The photograph first gave a lead for German broadcaster ZDF's story on Khalid El Masri, a German citizen "accused of being a terrorist". ZDF journalists then proved that Masri was kidnapped from Skopje and taken to Afghanistan after he was handed over to the CIA.

Shortly after, journalists at Sweden's TV4 brought to light another kidnapping story: the case of two missing Egyptian men. They found out that they too had been kidnapped, abducted from Stockholm and taken to a prison in Cairo, and brutally tortured.

The scale of the revelations hit new highs when TV4's Fredrik Laurin and his colleagues made a documentary based on Anwar's story. The documentary, which aired on May 17, 2004, revealed that the jet belonged to a company in Virginia which did business "exclusively" with the U.S. government. It also confirmed that a suspicious jet with the registration number N379P had kidnapped two men, Ahmed Agiza and Mohamed el-Zery.

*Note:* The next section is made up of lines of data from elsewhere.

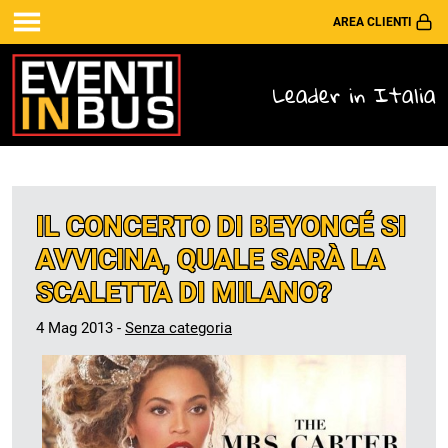
AREA CLIENTI
Leader in Italia
IL CONCERTO DI BEYONCÉ SI
AVVICINA, QUALE SARÀ LA
SCALETTA DI MILANO?
4 Mag 2013 -
Senza categoria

Following the documentary's release, human rights activists, lawyers, and politicians started to demand information from European governments and airports. Protests then broke out across the world, as thousands called for probes into these rendition flights.

Another journalist, British Stephen Grey's work was also crucial in the unravelling. Focusing on two jets - N379P and N313P- at first, Grey later found evidence of a whole fleet that worked for the program.

And when a 2013 report published by the Open Society Justice Initiative showed that many countries, including Ireland, had participated in the CIA's secret rendition program and its operations, the real unravelling began.

It was found that the private jets were registered to shell companies, and the kidnapped suspects were sent to countries like Egypt, Syria, and Jordan for "coercive interrogation". Documentation, testimonies and investigations have proved that suspects held in in secret prisons in these countries were subjected to brutal torture.

Fast forward a year, the U.S. released a 500-page summary of a 6,200-page report on inhumane torture methods used by the CIA, just a day before Human Rights Day. The report, the first public accounting of the CIA's torture tactics post 9/11, gave explicit details of its common practice of "enhanced interrogation" – the politically correct term for brutal, ruthless torture.

However today, many people responsible for such inhumane treatments of prisoners continue to go unpunished.

The first person charged with a prison sentence was John Kiriakou, a former CIA official, the man accused of releasing classified information to unintended parties. Kiriakou was charged with only a 30-month prison sentence.